## Begin Source excerpt

Great Commission Resurgence panel discussion: SBTS live blog

Communications Staff — October 22, 2009

Moderator:

  • R. Albert Mohler Jr., president of The Southern Baptist Theological Seminary

Panelists:

  • Russell D. Moore, senior vice president for academic administration and dean of the School of Theology at Southern Seminary.
  • Chuck Lawless, dean of the Billy Graham School at Southern Seminary.
  • Jonathan Akin, lead pastor of Highview Baptist Church’s Valley Station campus.
  • Nick Moore, lead pastor of Highview’s Spencer County Campus.

Update: video and audio of the panel discussion are also available.

Mohler asked all of the questions, as the moderator.

Q. Where did the GCR language come from?

Akin: The nomenclature came from the term Conservative Resurgence, which began in the Southern Baptist Convention in 1979. The Great Commission Resurgence is meant to build on the Conservative Resurgence.

Q. Is the GCR a movement?

Russell D. Moore: The Conservative Resurgence was a matter of an already conservative denomination recovering at the institutional level what was already the case at the local church level. There is a difference with the GCR, in that we are calling for a resurgence at both the institutional and local church level. In that way, I think the GCR is something bigger and broader than the Conservative Resurgence.

Q. What is the generational component to the GCR? Is this a season in which the next generation of SBC pastors is deciding whether or not to buy in to the SBC?

Nick Moore: I think this is a critical hour, where young men are making that decision. We, young pastors, if we are called to reach the nations for Christ – and we are – how are going to do that? Are we going to do that by cooperating together in the Southern Baptist Convention? I think we should and that is the decision people are making.

Q. The conservative leadership of the SBC promised that if the convention recovered biblical inerrancy and confessional identity then a Great Commission intensity would result. Moderates say that this hasn’t happened. Are they correct?

Russell D. Moore: To some degree it is. In one way it is not. Thom Rainer showed in a study several years ago that the Conservative Resurgence did not do what was promised in terms of the Great Commission, but he also showed that if the SBC had not been turned around it would be much, much worse.

It is fair in the sense that the Conservative Resurgence did not cultivate the following generations. In many ways, our churches and institutions became ego-driven and it became very difficult to pass on the baton. You have had the older generation almost seeing the generations that come behind as rivals. This is one of the reasons that younger people say you have the same cast of characters at the Southern Baptist Convention annual meeting each year.

Also, the kind of rivalry and bitterness toward one another that you see not just as the national level in the SBC, but also in local churches, a lack of the fruit of the Spirit that is necessary for carrying out the Great Commission. Sometimes, when I used to go to Cooperative Baptist Fellowship meetings, I would want to say, “you are wrong about the Bible and about Jesus, but you are right about us in many ways.”

In order to have a fire for the Great Commission, you must first have a love for one another.

Q. Is it fair to say that the Conservative Resurgence gave us the opportunity for the GCR?

Akin: I would say yes. First, theology must drive missions. Theology must drive method and missions. The Conservative Resurgence represented a stand for sound theology. Second, I would agree that we have the opportunity to carry out the GCR, but we are not there yet.

## End Source excerpt
## Begin Data supplied

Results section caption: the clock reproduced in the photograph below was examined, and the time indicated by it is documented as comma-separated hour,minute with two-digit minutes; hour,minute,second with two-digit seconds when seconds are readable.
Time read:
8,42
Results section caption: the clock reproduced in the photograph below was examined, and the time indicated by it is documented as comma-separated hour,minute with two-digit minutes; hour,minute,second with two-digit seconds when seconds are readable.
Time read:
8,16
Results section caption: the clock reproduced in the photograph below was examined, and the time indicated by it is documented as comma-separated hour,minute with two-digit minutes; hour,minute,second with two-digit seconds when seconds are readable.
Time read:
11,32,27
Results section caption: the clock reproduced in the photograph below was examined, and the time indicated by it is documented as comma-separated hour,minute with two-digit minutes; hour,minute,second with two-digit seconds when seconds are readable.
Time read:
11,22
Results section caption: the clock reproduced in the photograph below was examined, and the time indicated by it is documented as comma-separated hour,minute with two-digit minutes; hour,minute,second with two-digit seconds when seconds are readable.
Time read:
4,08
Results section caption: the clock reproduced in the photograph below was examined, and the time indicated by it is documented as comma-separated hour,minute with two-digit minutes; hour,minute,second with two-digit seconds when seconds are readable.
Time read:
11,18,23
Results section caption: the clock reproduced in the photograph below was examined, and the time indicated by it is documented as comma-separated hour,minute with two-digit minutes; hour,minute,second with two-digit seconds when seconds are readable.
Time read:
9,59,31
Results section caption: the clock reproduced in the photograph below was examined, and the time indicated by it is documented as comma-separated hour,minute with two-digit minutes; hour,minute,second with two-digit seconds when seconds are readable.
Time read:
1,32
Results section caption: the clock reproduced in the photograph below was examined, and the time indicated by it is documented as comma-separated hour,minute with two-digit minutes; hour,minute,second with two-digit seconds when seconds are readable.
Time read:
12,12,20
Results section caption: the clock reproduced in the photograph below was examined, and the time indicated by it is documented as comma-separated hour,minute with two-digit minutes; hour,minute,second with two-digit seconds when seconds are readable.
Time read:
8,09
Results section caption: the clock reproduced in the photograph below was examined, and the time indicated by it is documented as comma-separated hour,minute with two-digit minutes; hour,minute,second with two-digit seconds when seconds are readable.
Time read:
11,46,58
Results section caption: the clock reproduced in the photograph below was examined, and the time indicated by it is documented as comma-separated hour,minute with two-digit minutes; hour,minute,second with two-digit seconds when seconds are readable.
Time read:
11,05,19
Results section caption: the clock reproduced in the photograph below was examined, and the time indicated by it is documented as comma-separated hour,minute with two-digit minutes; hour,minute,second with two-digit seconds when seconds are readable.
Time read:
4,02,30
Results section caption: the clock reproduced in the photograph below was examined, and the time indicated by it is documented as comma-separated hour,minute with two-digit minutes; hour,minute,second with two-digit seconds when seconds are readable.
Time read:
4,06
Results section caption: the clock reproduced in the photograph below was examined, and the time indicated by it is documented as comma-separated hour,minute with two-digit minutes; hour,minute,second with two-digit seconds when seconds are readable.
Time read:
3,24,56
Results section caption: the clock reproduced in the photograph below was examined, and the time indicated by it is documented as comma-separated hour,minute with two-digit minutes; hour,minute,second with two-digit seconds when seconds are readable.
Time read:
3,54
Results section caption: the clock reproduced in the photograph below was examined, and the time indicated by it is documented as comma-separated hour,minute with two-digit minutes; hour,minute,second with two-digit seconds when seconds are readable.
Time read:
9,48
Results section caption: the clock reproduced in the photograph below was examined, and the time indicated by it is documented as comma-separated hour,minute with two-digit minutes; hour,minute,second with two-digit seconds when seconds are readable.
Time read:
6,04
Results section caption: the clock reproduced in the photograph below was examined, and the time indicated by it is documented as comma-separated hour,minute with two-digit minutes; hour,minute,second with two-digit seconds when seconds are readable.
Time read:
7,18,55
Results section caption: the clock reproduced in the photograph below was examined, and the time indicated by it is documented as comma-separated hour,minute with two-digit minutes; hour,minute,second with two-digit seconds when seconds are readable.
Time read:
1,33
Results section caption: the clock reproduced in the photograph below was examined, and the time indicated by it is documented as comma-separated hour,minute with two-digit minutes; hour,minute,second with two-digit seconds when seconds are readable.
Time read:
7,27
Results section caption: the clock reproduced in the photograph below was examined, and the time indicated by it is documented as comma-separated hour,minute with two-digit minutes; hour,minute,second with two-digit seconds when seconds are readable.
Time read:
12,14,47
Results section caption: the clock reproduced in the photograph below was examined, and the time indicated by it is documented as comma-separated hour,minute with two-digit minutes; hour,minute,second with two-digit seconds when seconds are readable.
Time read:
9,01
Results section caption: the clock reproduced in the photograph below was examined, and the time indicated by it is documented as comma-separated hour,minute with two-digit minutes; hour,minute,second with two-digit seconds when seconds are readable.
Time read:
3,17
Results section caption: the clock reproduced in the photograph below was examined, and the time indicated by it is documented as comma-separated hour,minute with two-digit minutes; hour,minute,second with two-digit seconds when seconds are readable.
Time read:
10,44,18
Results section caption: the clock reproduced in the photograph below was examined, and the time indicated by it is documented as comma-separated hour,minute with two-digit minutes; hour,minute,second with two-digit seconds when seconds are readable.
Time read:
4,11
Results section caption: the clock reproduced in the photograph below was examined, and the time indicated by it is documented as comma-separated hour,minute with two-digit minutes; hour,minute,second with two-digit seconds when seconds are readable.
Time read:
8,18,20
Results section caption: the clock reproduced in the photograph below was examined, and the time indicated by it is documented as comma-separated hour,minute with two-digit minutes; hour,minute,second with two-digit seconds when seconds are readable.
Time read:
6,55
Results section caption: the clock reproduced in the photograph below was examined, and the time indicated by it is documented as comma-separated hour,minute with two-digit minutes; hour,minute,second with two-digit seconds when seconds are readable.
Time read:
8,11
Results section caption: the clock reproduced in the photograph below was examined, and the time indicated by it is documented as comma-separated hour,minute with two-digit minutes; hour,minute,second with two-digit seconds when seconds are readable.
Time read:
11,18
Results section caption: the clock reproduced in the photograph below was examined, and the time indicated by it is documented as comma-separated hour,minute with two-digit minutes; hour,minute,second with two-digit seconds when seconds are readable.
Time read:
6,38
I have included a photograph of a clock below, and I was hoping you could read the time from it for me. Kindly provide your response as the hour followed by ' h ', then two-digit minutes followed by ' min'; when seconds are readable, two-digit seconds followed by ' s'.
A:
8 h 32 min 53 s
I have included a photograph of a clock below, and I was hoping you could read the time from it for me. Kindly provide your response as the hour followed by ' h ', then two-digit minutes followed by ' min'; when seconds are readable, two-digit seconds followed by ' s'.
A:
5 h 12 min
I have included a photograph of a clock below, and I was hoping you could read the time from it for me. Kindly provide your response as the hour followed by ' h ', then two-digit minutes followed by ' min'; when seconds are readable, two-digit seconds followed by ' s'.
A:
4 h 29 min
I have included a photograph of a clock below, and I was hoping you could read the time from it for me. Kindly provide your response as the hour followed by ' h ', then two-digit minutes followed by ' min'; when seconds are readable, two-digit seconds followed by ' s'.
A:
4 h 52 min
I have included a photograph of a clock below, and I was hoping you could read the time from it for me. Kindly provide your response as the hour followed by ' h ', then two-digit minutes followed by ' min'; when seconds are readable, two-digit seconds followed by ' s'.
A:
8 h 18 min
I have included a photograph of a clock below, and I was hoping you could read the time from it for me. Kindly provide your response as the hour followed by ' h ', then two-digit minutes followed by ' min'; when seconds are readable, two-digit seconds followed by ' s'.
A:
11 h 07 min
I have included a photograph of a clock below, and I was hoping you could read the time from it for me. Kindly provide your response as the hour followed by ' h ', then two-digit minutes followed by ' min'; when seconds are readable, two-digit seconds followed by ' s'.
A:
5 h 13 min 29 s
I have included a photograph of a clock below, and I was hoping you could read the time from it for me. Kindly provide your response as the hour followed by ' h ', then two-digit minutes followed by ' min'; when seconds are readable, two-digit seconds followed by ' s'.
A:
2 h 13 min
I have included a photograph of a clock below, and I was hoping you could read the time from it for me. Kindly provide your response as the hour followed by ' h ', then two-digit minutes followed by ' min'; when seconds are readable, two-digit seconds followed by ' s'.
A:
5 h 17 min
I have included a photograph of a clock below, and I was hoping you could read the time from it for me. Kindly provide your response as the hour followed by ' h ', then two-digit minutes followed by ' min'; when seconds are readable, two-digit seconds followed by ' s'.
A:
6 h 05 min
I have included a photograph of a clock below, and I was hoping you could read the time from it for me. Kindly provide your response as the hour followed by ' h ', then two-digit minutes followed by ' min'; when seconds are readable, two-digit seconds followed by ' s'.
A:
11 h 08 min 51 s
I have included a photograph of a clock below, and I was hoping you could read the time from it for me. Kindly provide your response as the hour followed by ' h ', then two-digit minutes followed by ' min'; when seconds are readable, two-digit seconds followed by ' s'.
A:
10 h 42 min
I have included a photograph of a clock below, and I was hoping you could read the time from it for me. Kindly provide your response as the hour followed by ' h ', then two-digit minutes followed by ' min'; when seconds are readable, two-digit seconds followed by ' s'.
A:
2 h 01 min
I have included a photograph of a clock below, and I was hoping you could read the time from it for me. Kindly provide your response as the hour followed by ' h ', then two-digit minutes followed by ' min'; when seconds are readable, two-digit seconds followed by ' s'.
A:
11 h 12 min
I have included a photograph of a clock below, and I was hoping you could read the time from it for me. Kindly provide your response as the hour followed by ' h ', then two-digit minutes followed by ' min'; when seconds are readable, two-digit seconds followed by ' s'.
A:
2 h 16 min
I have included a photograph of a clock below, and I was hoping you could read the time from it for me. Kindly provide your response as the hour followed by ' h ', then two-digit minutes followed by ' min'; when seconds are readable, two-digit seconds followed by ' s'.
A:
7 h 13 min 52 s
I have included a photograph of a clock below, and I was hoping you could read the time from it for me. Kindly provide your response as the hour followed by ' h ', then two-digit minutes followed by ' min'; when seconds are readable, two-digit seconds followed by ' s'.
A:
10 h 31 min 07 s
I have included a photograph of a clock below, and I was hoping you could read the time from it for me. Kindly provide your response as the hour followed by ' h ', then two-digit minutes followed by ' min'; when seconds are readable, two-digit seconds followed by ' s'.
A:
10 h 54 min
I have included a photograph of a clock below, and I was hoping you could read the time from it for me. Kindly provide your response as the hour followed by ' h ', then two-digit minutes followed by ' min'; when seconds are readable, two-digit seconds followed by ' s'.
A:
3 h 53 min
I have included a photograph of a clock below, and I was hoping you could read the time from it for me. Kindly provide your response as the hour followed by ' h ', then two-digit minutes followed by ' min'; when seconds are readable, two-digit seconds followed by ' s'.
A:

## End Data supplied

What the exercise asks:
Can you quote the GCR panel blog word for word, beginning at the words "Akin: The nomenclature" and stopping after "on the Conservative Resurgence."? Nothing here requires the data.

Output below:
Akin: The nomenclature came from the term Conservative Resurgence, which began in the Southern Baptist Convention in 1979. The Great Commission Resurgence is meant to build on the Conservative Resurgence.